– Пишите дальше, – не оборачиваясь, продолжил он. – «По поводу содержащейся в Вашем послании просьбы должен сказать, что если бы эта просьба касалась лично меня, то я готов был бы уступить даже в ущерб своим интересам. Но в данном случае дело касается интересов советских армий на фронте и советских командующих, которые не хотят иметь у себя офицеров, не участвующих в военных операциях, но требующих в то же время забот по их устройству, по организации для них встреч и всякого рода связей, по их охране от возможных диверсий со стороны немецких агентов, которые еще не выловлены, и других мероприятий, отвлекающих их от прямых обязанностей».
Сталин снова взглянул на карту и жестко прищурился.
– «Наши командующие головой отвечают за положение на фронте и в ближайшем тылу, и я не считаю возможным в какой-либо мере ограничивать их права».
Сталин взял несколько газет с фоторепортажами о пребывании американцев под Одессой, усмехнулся и с нескрываемым лукавством продолжил:
– «Освобожденные Красной армией американские военнопленные находятся в советских лагерях в хороших условиях, во всяком случае, в лучших условиях, чем бывшие советские военнопленные в американских лагерях, где они были размещены вместе с немецкими военнопленными и где некоторые из них подверглись незаконному обращению, вплоть до побоев, о чем уже не раз сообщалось американскому правительству».
Последние строки Сталин диктовал с металлом в голосе и суровым видом. Так же строго он продиктовал и следующее письмо:
– «Лично и секретно от премьера Сталина премьер-министру господину Черчиллю.
Получил ваши послания.
Что касается британских военнопленных, то у вас нет оснований беспокоиться о них. Они находятся в лучших условиях, чем находились советские военнопленные в английских лагерях. Кроме того, их нет уже в наших лагерях – они находятся на пути в Одессу для поездки на Родину…» Дату поставите завтрашнюю, – обратился он к стенографисту.
Тот кивнул и бесшумно вышел.
Сталин снова подошел к столу с разложенными на нем газетами.
– Глубокая заноза – эти пленные, – сказал он. – Боюсь, что чем дальше, тем труднее ее будет извлекать. Одно ясно: без хирургии не обойтись.
Глава 9
Довольно большой, уютный зал, где кроме круглого стола и строгих стульев множество мягких кресел, журнальных и сервировочных столиков. Входит группа английских и советских офицеров. Они улыбаются, обмениваются дружескими репликами, разливают по рюмкам виски и водку. Слегка выпив и закусив, офицеры рассаживаются вокруг стола.
Убедившись, что все стулья заняты, слово взял немолодой, спортивного вида английский офицер:
– По Гринвичу сейчас двенадцать ноль три, – взглянул он на часы. – Прошу занести в протокол, что именно в это время началось первое заседание англо-советской комиссии по проблемам советских военнопленных. С английской стороны комиссию возглавляю я, полковник Файербрэйс, с советской – генерал Ратов, – слегка поклонился он русскому коллеге. – Наша задача: определить, кто из военнопленных является гражданином СССР, а кто – подданным другого государства. Нам удалось прийти к соглашению, что мужчины и женщины, которые до 1939 года проживали на территории Литвы, Латвии, Эстонии, а также Западной Украины и Западной Белоруссии, имеют право не считать себя гражданами СССР.

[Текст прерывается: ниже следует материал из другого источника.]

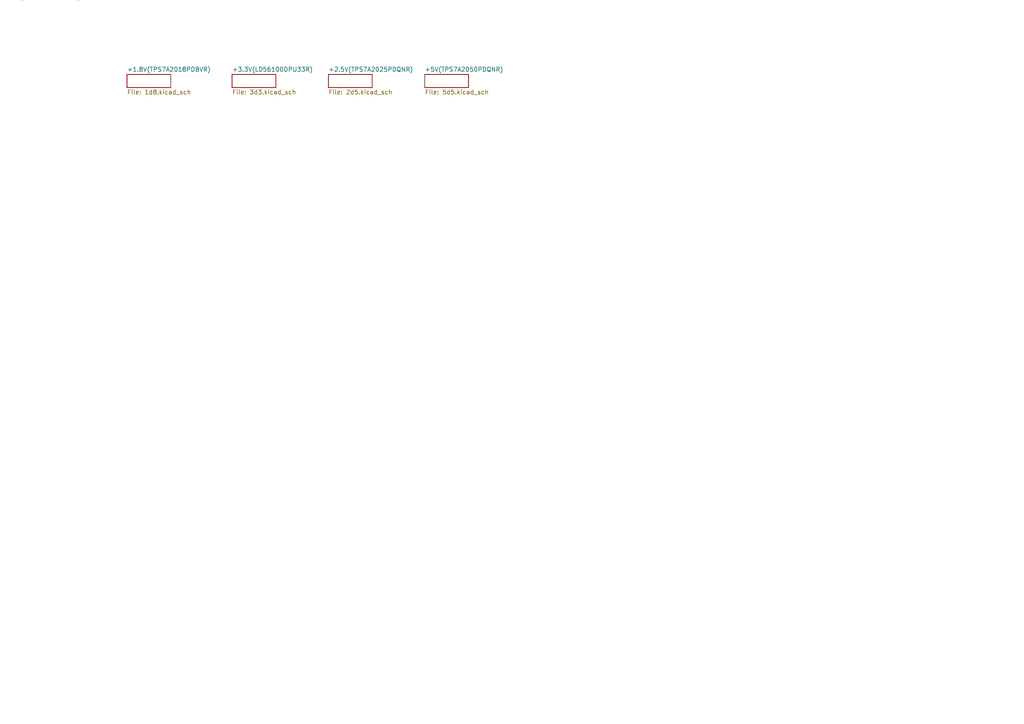
<source format=kicad_sch>
(kicad_sch (version 20230121) (generator eeschema)

  (uuid 32556704-de3f-4929-98eb-179149f9ec20)

  (paper "A4")

  


  (text "+3.3V(LD56100DPU33R)" (at 0 0 0)
    (effects (font (size 1.27 1.27)) (justify left bottom))
    (uuid ca0809db-0f6d-4458-bd98-305db37a7ac6)
  )

  (sheet (at 95.25 21.59) (size 12.7 3.81) (fields_autoplaced)
    (stroke (width 0.1524) (type solid))
    (fill (color 0 0 0 0.0000))
    (uuid 1a07b1bd-36ea-4c90-9d69-f15636dd5817)
    (property "Sheetname" "+2.5V(TPS7A2025PDQNR)" (at 95.25 20.8784 0)
      (effects (font (size 1.27 1.27)) (justify left bottom))
    )
    (property "Sheetfile" "2d5.kicad_sch" (at 95.25 25.9846 0)
      (effects (font (size 1.27 1.27)) (justify left top))
    )
    (instances
      (project "PowerManage.2"
        (path "/32556704-de3f-4929-98eb-179149f9ec20" (page "4"))
      )
    )
  )

  (sheet (at 36.83 21.59) (size 12.7 3.81) (fields_autoplaced)
    (stroke (width 0.1524) (type solid))
    (fill (color 0 0 0 0.0000))
    (uuid 684f054b-c8dd-4063-997c-ef295a1d111c)
    (property "Sheetname" "+1.8V(TPS7A2018PDBVR)" (at 36.83 20.8784 0)
      (effects (font (size 1.27 1.27)) (justify left bottom))
    )
    (property "Sheetfile" "1d8.kicad_sch" (at 36.83 25.9846 0)
      (effects (font (size 1.27 1.27)) (justify left top))
    )
    (instances
      (project "PowerManage.2"
        (path "/32556704-de3f-4929-98eb-179149f9ec20" (page "3"))
      )
    )
  )

  (sheet (at 123.19 21.59) (size 12.7 3.81) (fields_autoplaced)
    (stroke (width 0.1524) (type solid))
    (fill (color 0 0 0 0.0000))
    (uuid d891f735-2d02-40ed-9fe6-6f97022984d8)
    (property "Sheetname" "+5V(TPS7A2050PDQNR)" (at 123.19 20.8784 0)
      (effects (font (size 1.27 1.27)) (justify left bottom))
    )
    (property "Sheetfile" "5d5.kicad_sch" (at 123.19 25.9846 0)
      (effects (font (size 1.27 1.27)) (justify left top))
    )
    (instances
      (project "PowerManage.2"
        (path "/32556704-de3f-4929-98eb-179149f9ec20" (page "5"))
      )
    )
  )

  (sheet (at 67.31 21.59) (size 12.7 3.81) (fields_autoplaced)
    (stroke (width 0.1524) (type solid))
    (fill (color 0 0 0 0.0000))
    (uuid ff688281-229c-4022-ba4f-39d11a863383)
    (property "Sheetname" "+3.3V(LD56100DPU33R)" (at 67.31 20.8784 0)
      (effects (font (size 1.27 1.27)) (justify left bottom))
    )
    (property "Sheetfile" "3d3.kicad_sch" (at 67.31 25.9846 0)
      (effects (font (size 1.27 1.27)) (justify left top))
    )
    (instances
      (project "PowerManage.2"
        (path "/32556704-de3f-4929-98eb-179149f9ec20" (page "5"))
      )
    )
  )

  (sheet_instances
    (path "/" (page "1"))
  )
)

</source>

Генерал Ратов скептически усмехнулся, хотел было что-то сказать, но передумал и утверждающе кивнул.
– Я подчеркиваю, – продолжал Файербрэйс, – они имеют на это право, но не более того. Если латыш или, к примеру, эстонец скажет, что он гражданин Советского Союза, значит, так тому и быть. Иначе говоря, он тут же будет отправлен в лагерь Ньюландс Корнер, а оттуда – на родину. Если же он сможет доказать, что до 1939 года действительно жил в Латвии или Эстонии и при этом не хочет возвращаться на родину, его имя будет занесено в особые списки, а просьба остаться в Англии, скорее всего, будет удовлетворена. Так? – обернулся он к Ратову. – Я ничего не напутал?
– Так-так, – подтвердил генерал. – Но он должен предъявить убедительные доказательства.
– Разумеется, – согласился полковник. – Именно для этого в состав комиссии включены эксперты, которые в совершенстве владеют латышским, литовским, эстонским, белорусским, украинским, польским и немецким языками.
– И русским, – добавил Ратов.
– Конечно, – улыбнулся Файербрэйс. – С вашего позволения я бы включил в этот список и английский.